(Stored data entries)
□ □ □ □ □

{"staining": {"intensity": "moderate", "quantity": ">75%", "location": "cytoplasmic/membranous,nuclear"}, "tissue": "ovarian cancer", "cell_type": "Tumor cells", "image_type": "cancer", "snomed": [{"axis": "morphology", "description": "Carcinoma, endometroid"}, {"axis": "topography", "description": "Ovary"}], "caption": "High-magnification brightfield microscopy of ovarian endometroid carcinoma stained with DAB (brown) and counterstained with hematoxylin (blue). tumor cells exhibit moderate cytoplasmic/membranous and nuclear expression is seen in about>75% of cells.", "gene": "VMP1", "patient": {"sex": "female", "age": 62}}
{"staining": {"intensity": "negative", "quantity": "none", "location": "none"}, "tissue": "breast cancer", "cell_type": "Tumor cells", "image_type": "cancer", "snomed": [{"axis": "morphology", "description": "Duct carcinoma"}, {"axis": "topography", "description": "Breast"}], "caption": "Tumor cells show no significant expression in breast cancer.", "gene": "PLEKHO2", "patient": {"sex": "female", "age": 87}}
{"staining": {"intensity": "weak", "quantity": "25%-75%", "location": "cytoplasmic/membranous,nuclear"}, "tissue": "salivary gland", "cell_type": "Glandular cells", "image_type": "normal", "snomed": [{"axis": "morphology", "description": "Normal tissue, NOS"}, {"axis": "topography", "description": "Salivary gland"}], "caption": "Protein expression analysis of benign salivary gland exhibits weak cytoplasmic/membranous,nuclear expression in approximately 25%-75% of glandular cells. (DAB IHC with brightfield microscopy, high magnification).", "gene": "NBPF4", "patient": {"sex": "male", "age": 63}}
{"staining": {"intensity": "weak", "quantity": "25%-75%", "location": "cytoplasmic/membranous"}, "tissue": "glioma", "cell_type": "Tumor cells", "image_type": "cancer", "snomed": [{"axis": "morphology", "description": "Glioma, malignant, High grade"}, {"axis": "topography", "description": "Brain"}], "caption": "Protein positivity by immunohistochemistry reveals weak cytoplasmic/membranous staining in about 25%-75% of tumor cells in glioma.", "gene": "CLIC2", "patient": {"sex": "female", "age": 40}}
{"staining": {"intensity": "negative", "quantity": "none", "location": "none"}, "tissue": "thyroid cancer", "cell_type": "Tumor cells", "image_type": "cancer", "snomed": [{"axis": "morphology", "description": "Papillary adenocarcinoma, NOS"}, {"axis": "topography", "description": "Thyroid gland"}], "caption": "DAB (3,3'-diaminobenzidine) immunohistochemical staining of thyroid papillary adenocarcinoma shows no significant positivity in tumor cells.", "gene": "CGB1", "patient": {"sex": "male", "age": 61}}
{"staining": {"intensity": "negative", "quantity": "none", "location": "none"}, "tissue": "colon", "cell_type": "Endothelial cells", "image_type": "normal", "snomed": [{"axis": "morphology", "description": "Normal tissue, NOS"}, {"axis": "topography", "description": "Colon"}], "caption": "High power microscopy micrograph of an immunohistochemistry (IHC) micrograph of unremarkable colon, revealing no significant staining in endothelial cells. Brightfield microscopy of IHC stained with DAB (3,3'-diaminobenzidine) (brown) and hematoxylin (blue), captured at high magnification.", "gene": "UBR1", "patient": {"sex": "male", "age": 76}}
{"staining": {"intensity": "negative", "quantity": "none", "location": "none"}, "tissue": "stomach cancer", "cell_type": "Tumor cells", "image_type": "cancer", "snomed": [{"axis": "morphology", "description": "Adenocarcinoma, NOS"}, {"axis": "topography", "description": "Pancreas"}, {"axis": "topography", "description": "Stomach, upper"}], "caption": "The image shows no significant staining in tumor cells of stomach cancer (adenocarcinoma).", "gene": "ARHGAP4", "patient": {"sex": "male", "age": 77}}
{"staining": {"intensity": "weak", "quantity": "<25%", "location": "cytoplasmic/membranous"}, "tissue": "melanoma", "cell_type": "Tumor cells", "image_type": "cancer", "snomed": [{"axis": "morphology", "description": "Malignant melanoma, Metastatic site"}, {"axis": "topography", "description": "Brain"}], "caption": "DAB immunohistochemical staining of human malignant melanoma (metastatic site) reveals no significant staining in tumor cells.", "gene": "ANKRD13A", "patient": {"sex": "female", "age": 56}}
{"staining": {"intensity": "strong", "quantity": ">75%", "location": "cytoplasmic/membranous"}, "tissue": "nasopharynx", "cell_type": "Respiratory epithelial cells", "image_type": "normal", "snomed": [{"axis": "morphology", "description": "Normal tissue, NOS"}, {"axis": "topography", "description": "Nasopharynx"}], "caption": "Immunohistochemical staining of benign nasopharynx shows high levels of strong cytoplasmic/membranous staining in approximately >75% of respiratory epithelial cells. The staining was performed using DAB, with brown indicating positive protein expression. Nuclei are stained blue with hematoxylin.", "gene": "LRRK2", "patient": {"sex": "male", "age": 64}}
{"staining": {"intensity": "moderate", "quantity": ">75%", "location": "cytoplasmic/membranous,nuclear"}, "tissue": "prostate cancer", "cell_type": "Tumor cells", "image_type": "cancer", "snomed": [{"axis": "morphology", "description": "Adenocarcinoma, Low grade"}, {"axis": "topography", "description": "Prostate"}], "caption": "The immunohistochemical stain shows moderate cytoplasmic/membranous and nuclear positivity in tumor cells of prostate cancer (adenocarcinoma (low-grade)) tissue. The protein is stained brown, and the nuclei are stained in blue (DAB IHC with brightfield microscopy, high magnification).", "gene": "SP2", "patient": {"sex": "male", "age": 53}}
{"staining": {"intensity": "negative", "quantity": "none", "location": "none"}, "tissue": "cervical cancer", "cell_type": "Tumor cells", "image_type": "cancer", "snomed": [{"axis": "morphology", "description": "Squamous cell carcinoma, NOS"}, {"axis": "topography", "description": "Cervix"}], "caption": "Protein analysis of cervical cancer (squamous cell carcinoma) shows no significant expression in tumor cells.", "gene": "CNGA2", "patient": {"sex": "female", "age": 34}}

□ □ □ □ □

What this task involves: For this exercise, restate each of the entries without any deviation.

Output of the task:
{"staining": {"intensity": "moderate", "quantity": ">75%", "location": "cytoplasmic/membranous,nuclear"}, "tissue": "ovarian cancer", "cell_type": "Tumor cells", "image_type": "cancer", "snomed": [{"axis": "morphology", "description": "Carcinoma, endometroid"}, {"axis": "topography", "description": "Ovary"}], "caption": "High-magnification brightfield microscopy of ovarian endometroid carcinoma stained with DAB (brown) and counterstained with hematoxylin (blue). tumor cells exhibit moderate cytoplasmic/membranous and nuclear expression is seen in about>75% of cells.", "gene": "VMP1", "patient": {"sex": "female", "age": 62}}
{"staining": {"intensity": "negative", "quantity": "none", "location": "none"}, "tissue": "breast cancer", "cell_type": "Tumor cells", "image_type": "cancer", "snomed": [{"axis": "morphology", "description": "Duct carcinoma"}, {"axis": "topography", "description": "Breast"}], "caption": "Tumor cells show no significant expression in breast cancer.", "gene": "PLEKHO2", "patient": {"sex": "female", "age": 87}}
{"staining": {"intensity": "weak", "quantity": "25%-75%", "location": "cytoplasmic/membranous,nuclear"}, "tissue": "salivary gland", "cell_type": "Glandular cells", "image_type": "normal", "snomed": [{"axis": "morphology", "description": "Normal tissue, NOS"}, {"axis": "topography", "description": "Salivary gland"}], "caption": "Protein expression analysis of benign salivary gland exhibits weak cytoplasmic/membranous,nuclear expression in approximately 25%-75% of glandular cells. (DAB IHC with brightfield microscopy, high magnification).", "gene": "NBPF4", "patient": {"sex": "male", "age": 63}}
{"staining": {"intensity": "weak", "quantity": "25%-75%", "location": "cytoplasmic/membranous"}, "tissue": "glioma", "cell_type": "Tumor cells", "image_type": "cancer", "snomed": [{"axis": "morphology", "description": "Glioma, malignant, High grade"}, {"axis": "topography", "description": "Brain"}], "caption": "Protein positivity by immunohistochemistry reveals weak cytoplasmic/membranous staining in about 25%-75% of tumor cells in glioma.", "gene": "CLIC2", "patient": {"sex": "female", "age": 40}}
{"staining": {"intensity": "negative", "quantity": "none", "location": "none"}, "tissue": "thyroid cancer", "cell_type": "Tumor cells", "image_type": "cancer", "snomed": [{"axis": "morphology", "description": "Papillary adenocarcinoma, NOS"}, {"axis": "topography", "description": "Thyroid gland"}], "caption": "DAB (3,3'-diaminobenzidine) immunohistochemical staining of thyroid papillary adenocarcinoma shows no significant positivity in tumor cells.", "gene": "CGB1", "patient": {"sex": "male", "age": 61}}
{"staining": {"intensity": "negative", "quantity": "none", "location": "none"}, "tissue": "colon", "cell_type": "Endothelial cells", "image_type": "normal", "snomed": [{"axis": "morphology", "description": "Normal tissue, NOS"}, {"axis": "topography", "description": "Colon"}], "caption": "High power microscopy micrograph of an immunohistochemistry (IHC) micrograph of unremarkable colon, revealing no significant staining in endothelial cells. Brightfield microscopy of IHC stained with DAB (3,3'-diaminobenzidine) (brown) and hematoxylin (blue), captured at high magnification.", "gene": "UBR1", "patient": {"sex": "male", "age": 76}}
{"staining": {"intensity": "negative", "quantity": "none", "location": "none"}, "tissue": "stomach cancer", "cell_type": "Tumor cells", "image_type": "cancer", "snomed": [{"axis": "morphology", "description": "Adenocarcinoma, NOS"}, {"axis": "topography", "description": "Pancreas"}, {"axis": "topography", "description": "Stomach, upper"}], "caption": "The image shows no significant staining in tumor cells of stomach cancer (adenocarcinoma).", "gene": "ARHGAP4", "patient": {"sex": "male", "age": 77}}
{"staining": {"intensity": "weak", "quantity": "<25%", "location": "cytoplasmic/membranous"}, "tissue": "melanoma", "cell_type": "Tumor cells", "image_type": "cancer", "snomed": [{"axis": "morphology", "description": "Malignant melanoma, Metastatic site"}, {"axis": "topography", "description": "Brain"}], "caption": "DAB immunohistochemical staining of human malignant melanoma (metastatic site) reveals no significant staining in tumor cells.", "gene": "ANKRD13A", "patient": {"sex": "female", "age": 56}}
{"staining": {"intensity": "strong", "quantity": ">75%", "location": "cytoplasmic/membranous"}, "tissue": "nasopharynx", "cell_type": "Respiratory epithelial cells", "image_type": "normal", "snomed": [{"axis": "morphology", "description": "Normal tissue, NOS"}, {"axis": "topography", "description": "Nasopharynx"}], "caption": "Immunohistochemical staining of benign nasopharynx shows high levels of strong cytoplasmic/membranous staining in approximately >75% of respiratory epithelial cells. The staining was performed using DAB, with brown indicating positive protein expression. Nuclei are stained blue with hematoxylin.", "gene": "LRRK2", "patient": {"sex": "male", "age": 64}}
{"staining": {"intensity": "moderate", "quantity": ">75%", "location": "cytoplasmic/membranous,nuclear"}, "tissue": "prostate cancer", "cell_type": "Tumor cells", "image_type": "cancer", "snomed": [{"axis": "morphology", "description": "Adenocarcinoma, Low grade"}, {"axis": "topography", "description": "Prostate"}], "caption": "The immunohistochemical stain shows moderate cytoplasmic/membranous and nuclear positivity in tumor cells of prostate cancer (adenocarcinoma (low-grade)) tissue. The protein is stained brown, and the nuclei are stained in blue (DAB IHC with brightfield microscopy, high magnification).", "gene": "SP2", "patient": {"sex": "male", "age": 53}}
{"staining": {"intensity": "negative", "quantity": "none", "location": "none"}, "tissue": "cervical cancer", "cell_type": "Tumor cells", "image_type": "cancer", "snomed": [{"axis": "morphology", "description": "Squamous cell carcinoma, NOS"}, {"axis": "topography", "description": "Cervix"}], "caption": "Protein analysis of cervical cancer (squamous cell carcinoma) shows no significant expression in tumor cells.", "gene": "CNGA2", "patient": {"sex": "female", "age": 34}}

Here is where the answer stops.